Come fa a esistere e resistere una nicchia di 635 aziende e oltre 26mila addetti tanto florida all'interno dell'industria dei beni strumentali - in flessione di oltre sei punti da inizio anno – e di un manifatturiero che sta pagando alla recessione e ai gap del sistema Paese il conto più salato, dal dopoguerra, in termini di emorragia di imprese, occupati e valore aggiunto? «Facciamo buone macchine, investiamo molto sulla ricerca e sviluppo, lavoriamo tanto all'estero, con una quota export che ha raggiunto l'83,6% del fatturato, e riusciamo a macinare margini sebbene siamo in Italia», risponde Giuseppe Lesce, presidente di Ucima.

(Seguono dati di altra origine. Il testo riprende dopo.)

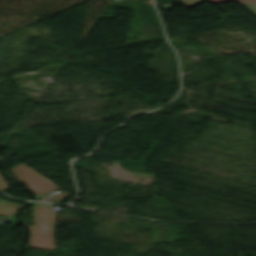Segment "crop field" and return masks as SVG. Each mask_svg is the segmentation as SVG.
Instances as JSON below:
<instances>
[{"mask_svg": "<svg viewBox=\"0 0 256 256\" xmlns=\"http://www.w3.org/2000/svg\"><path fill=\"white\" fill-rule=\"evenodd\" d=\"M35 226H30L32 234L30 247L54 250L55 214L51 207L33 206Z\"/></svg>", "mask_w": 256, "mask_h": 256, "instance_id": "1", "label": "crop field"}, {"mask_svg": "<svg viewBox=\"0 0 256 256\" xmlns=\"http://www.w3.org/2000/svg\"><path fill=\"white\" fill-rule=\"evenodd\" d=\"M11 188H9L5 182H4V179L0 176V191H6V190H9Z\"/></svg>", "mask_w": 256, "mask_h": 256, "instance_id": "6", "label": "crop field"}, {"mask_svg": "<svg viewBox=\"0 0 256 256\" xmlns=\"http://www.w3.org/2000/svg\"><path fill=\"white\" fill-rule=\"evenodd\" d=\"M212 2H218V1H228V0H210ZM242 3H248V2H256V0H236Z\"/></svg>", "mask_w": 256, "mask_h": 256, "instance_id": "7", "label": "crop field"}, {"mask_svg": "<svg viewBox=\"0 0 256 256\" xmlns=\"http://www.w3.org/2000/svg\"><path fill=\"white\" fill-rule=\"evenodd\" d=\"M242 6L256 16V3L243 4Z\"/></svg>", "mask_w": 256, "mask_h": 256, "instance_id": "4", "label": "crop field"}, {"mask_svg": "<svg viewBox=\"0 0 256 256\" xmlns=\"http://www.w3.org/2000/svg\"><path fill=\"white\" fill-rule=\"evenodd\" d=\"M202 1L204 0H181V2L187 7H192Z\"/></svg>", "mask_w": 256, "mask_h": 256, "instance_id": "5", "label": "crop field"}, {"mask_svg": "<svg viewBox=\"0 0 256 256\" xmlns=\"http://www.w3.org/2000/svg\"><path fill=\"white\" fill-rule=\"evenodd\" d=\"M68 195H69L68 193L60 192L56 194L53 198H51L50 201L61 203L64 199L68 197Z\"/></svg>", "mask_w": 256, "mask_h": 256, "instance_id": "3", "label": "crop field"}, {"mask_svg": "<svg viewBox=\"0 0 256 256\" xmlns=\"http://www.w3.org/2000/svg\"><path fill=\"white\" fill-rule=\"evenodd\" d=\"M10 171L17 179L25 182L35 194L43 195L58 188L23 163L10 169Z\"/></svg>", "mask_w": 256, "mask_h": 256, "instance_id": "2", "label": "crop field"}]
</instances>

Non potendo peraltro misurare quanto del merito dell'exploit vada all'indubbia competitività del made in Italy – che ha raggiunto i concorrenti tedeschi nella spartizione del mercato globale, con un 25% a testa dei commerci mondiali di packaging - e quanto al dinamismo della domanda, che dopo il grande freddo di inizio 2013 si è surriscaldata a partire dall'estate. «Il packaging è un universo molto variegato con comparti e mercati che si muovono su registri diversi. Il farmaceutico – entra nel dettaglio il presidente – è in ebollizione ovunque, anche sui mercati maturi; il beverage corre soprattutto nei Paesi in via di sviluppo, con la grande sorpresa dell'Africa quest'anno che contiamo di confermare nel 2014; il food è una miniera di sperimentazioni di prodotti e soluzioni nuove. E certo un anno fa, di questi tempi, non si godeva di grandi prospettive».

In realtà si continua a lavorare su orizzonti brevi anche in questo spumeggiante finale d'annata, precisa Ucima, con una stagionalità esasperata, maestranze al lavoro sabati e domeniche e una fame insoddisfatta di tecnici specializzati che il sistema formativo italiano non riesce a preparare. «Perché la politica continua a considerarci un made in Italy di second'ordine, mentre siamo una delle eccellenze della famiglia Federmeccanica che giocano sui mercati globali ad armi pari con i tedeschi scontando però l'ironia del sistema Paese che hanno alle spalle», commenta Lesce, che vede ormai a portata di mano il traguardo dei 6 miliardi di fatturato. In un comparto in cui i primi 15 operatori accentrano la metà del business e in cui il leader bolognese Coesia preannuncia un fatturato 2013 in crescita del 15% a 1,4 miliardi (il doppio del risultato 2008) realizzato per il 97% oltre i confini nazionali.